La bibliothèque libre.
Cette page a été validée par deux contributeurs.
397
RÊVES D'UN HOMME QUI VOIT DES ESPRITS.

Cette espèce de phénomènes ne peut cependant pas être quelque chose de commun et d’ordinaire ; elle ne peut se produire que chez des personnes dont les organes[1] sont d’une excitabilité tout à fait extraordinaire, et de nature à fortifier les images de la fantaisie, suivant l’état interne de l’âme, par le mouvement harmonique, à un degré supérieur à celui qui se rencontre et qu’on doit rencontrer dans des hommes sains. Ces personnes exceptionnelles seraient assaillies dans certains moments par l’apparence de plusieurs objets qui leur sembleraient extérieurs, et qu’elles prendraient pour la présence de natures spirituelles qui frappent leurs sens corporels, quoi qu’il n’y ait là qu’une illusion de l’imagination, de telle sorte cependant que la cause du phénomène serait une véritable influence spirituelle qui ne peut être immédiatement sentie, mais qui ne se manifeste à la conscience que par des images analogues de la fantaisie, qui prennent l’apparence des sensations.
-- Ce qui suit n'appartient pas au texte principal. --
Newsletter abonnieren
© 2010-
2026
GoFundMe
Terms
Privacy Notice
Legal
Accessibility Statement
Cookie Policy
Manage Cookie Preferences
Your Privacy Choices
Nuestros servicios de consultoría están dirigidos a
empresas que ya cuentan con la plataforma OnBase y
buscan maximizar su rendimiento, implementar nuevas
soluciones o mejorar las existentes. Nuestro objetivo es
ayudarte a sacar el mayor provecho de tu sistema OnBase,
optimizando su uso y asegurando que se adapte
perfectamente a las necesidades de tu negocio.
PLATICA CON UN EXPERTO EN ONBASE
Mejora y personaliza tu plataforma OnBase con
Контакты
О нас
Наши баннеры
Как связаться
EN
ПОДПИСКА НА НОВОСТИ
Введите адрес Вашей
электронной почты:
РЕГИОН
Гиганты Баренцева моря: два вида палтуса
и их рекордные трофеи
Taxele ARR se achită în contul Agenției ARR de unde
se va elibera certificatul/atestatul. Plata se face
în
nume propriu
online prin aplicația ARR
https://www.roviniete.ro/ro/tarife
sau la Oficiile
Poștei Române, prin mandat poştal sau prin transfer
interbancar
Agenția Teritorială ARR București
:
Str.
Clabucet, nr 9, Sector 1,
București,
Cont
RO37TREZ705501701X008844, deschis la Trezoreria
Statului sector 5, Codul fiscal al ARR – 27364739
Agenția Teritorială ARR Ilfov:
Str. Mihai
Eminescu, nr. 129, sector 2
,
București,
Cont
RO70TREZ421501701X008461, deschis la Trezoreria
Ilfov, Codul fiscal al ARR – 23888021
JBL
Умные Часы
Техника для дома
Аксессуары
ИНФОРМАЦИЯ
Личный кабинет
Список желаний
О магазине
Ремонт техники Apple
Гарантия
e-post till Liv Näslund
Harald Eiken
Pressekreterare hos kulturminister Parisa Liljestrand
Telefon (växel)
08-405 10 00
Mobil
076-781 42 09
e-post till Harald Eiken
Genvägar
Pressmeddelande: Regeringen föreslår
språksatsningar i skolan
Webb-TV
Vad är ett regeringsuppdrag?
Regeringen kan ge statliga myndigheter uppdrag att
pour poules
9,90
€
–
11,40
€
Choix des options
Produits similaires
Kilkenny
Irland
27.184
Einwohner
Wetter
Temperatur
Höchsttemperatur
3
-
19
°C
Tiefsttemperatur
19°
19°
Les notions provenant de l’éducation, ou différentes opinions d’une autre origine, joueraient ici un rôle ou l’illusion se mêle à la vérité, au fond de quoi se trouve sans doute une sensation spirituelle véritable, mais qui a pris la forme ténébreuse des choses sensibles. Mais il faudra reconnaître aussi que la propriété de développer ainsi en une claire intuition les impressions du monde spirituel dans cette vie, peut y servir difficilement, parce que la sensation spirituelle y est nécessairement liée d’une manière si étroite à la chimère de l’imagination, qu’il doit être impossible d’y distinguer le vrai des grossières illusions qui l’entourent. De plus, un pareil état supposant un changement d’équilibre dans les nerfs, auxquels l’activité de l’âme, sous l’influence d’un sentiment tout spirituel, imprime un mouvement qui n’est pas naturel, témoigne d’une véritable

  1. J’entends par là non pas les organes de la sensation extérieure, mais le sensorium de l’âme, comme on l’appelle, c’est-à-dire cette partie du cerveau dont le mouvement accompagne d’ordinaire les images et lea représentations de toutes sortes de l’âme pensante, comme le croient les philosophes.